Some years ago Texas enacted fairly significant “tort reform” and the results of changes in the law are mixed and somewhat surprising.
One of the centerpieces of the tort reform law was how the innocent victim is compensated for their medical expenses as a result of the negligence of another. The “paid or incurred” provisions were intended to prevent a claimant from obtaining medical expenses that he or she did not have to actually pay.
Unfortunately, the paid or incurred provisions of Texas tort reform have the unintended consequences of penalizing the responsible Texas family in favor of the negligent party.
A person who does not maintain health insurance is treated much more favorably under Texas tort reform than a family member who has taken the responsible approach and carries health insurance.
What the law also does is give the benefit of the premiums paid by a family in Texas to a drunk driver, without compensation for the premiums paid for health insurance by the Texas family.
In other words, if you are in an accident in Texas and you have health insurance you’ll be treated less fairly than if you didn’t. Worse, you are not compensated for your responsibility and cannot collect any part of the premiums paid for your health insurance from the negligent party.
After being seriously injured through the negligence of another, many Texas families then find themselves with “preexisting conditions” which now dictates higher and higher health insurance premiums, for which they cannot be compensated under Texas tort reform.

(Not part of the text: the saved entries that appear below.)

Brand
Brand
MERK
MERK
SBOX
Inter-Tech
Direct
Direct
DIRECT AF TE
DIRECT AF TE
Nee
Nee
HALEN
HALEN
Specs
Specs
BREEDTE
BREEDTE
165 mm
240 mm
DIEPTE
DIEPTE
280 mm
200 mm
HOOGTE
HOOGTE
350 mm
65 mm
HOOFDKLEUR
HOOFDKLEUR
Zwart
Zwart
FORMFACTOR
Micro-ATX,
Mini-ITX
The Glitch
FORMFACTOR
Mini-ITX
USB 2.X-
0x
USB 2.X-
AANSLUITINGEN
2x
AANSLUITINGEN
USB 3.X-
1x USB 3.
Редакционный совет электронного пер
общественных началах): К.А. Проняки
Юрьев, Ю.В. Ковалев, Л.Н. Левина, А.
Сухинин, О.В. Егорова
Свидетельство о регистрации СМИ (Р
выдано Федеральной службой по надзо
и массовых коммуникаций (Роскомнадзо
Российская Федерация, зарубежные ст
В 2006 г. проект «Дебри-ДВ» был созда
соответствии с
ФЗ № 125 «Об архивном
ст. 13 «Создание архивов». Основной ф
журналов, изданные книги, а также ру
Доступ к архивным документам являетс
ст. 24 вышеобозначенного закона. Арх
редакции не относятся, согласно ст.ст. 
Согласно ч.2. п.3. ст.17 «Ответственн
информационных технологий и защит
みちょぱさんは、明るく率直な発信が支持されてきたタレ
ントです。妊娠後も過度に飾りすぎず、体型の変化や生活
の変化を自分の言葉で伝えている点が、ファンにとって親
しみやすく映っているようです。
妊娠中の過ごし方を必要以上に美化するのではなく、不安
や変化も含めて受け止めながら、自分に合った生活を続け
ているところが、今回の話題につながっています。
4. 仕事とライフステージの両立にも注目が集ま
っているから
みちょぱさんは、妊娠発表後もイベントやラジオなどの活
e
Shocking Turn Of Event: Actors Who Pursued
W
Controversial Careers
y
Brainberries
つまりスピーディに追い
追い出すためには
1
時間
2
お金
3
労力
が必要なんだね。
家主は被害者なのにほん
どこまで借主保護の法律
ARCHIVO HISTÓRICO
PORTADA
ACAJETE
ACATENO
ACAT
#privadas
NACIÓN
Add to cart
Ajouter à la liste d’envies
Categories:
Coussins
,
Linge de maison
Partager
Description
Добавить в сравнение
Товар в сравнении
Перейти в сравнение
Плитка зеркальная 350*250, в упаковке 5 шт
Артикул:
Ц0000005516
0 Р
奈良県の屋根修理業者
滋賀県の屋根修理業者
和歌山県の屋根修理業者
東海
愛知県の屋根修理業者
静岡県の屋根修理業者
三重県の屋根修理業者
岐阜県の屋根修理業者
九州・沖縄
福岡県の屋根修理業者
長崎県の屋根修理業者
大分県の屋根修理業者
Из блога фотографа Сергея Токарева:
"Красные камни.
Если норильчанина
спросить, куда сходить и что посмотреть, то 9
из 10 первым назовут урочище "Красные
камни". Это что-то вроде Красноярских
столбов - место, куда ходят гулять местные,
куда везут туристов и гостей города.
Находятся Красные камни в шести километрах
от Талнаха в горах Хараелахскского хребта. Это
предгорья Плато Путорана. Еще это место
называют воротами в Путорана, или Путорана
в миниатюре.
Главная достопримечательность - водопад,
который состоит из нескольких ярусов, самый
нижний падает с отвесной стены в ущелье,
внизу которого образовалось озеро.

Recent court cases in Texas have also hurt Texas families who have been the innocent victim in an accident by requiring extra costs to be paid by the innocent victim to “prove up” their medical expenses in court.
This makes the cost to the Texas family who has had a family member injured significantly more expensive than under prior interpretations of the law.
Another interesting development from the tort reform implemented in Texas is that auto insurance rates have continued to rise at record paces despite the significant decline in actual claims paid.
Finally, Texas tort reform has also had the unintended effect of requiring many policyholders to go through the litigation process as a defendant because their insurer refused to settle a clear liability legitimate claim.
Texas has repeatedly declined to regulate claims handling practices by insurers in any meaningful way and it has had a negative impact on both victims and the policyholders.
In effect, Texas families did not benefit from reduced premiums they were promised but the insurance companies have posted record profits every year since tort reform was implemented.
Many other states require an insurer doing business within the state to pay out a specified level of premiums collected within the state for actual claims. This approach has proven to reduce premiums to families for automobile insurance and other types of insurance. In effect, limiting the profit of an insurance carrier to a reasonable level serves both the community and the policyholders.
It is hoped that Texas will adopt such a reasonable approach and require insurance companies reaping profits in the state to pay out a minimum percentage of the premium collected to actual claims. To do otherwise has served to make Texas families nothing but a honey hole for insurance companies.
With tort reform, Texas families were promised that their insurance premiums would decline and that claim has thus far proven to be mostly inaccurate.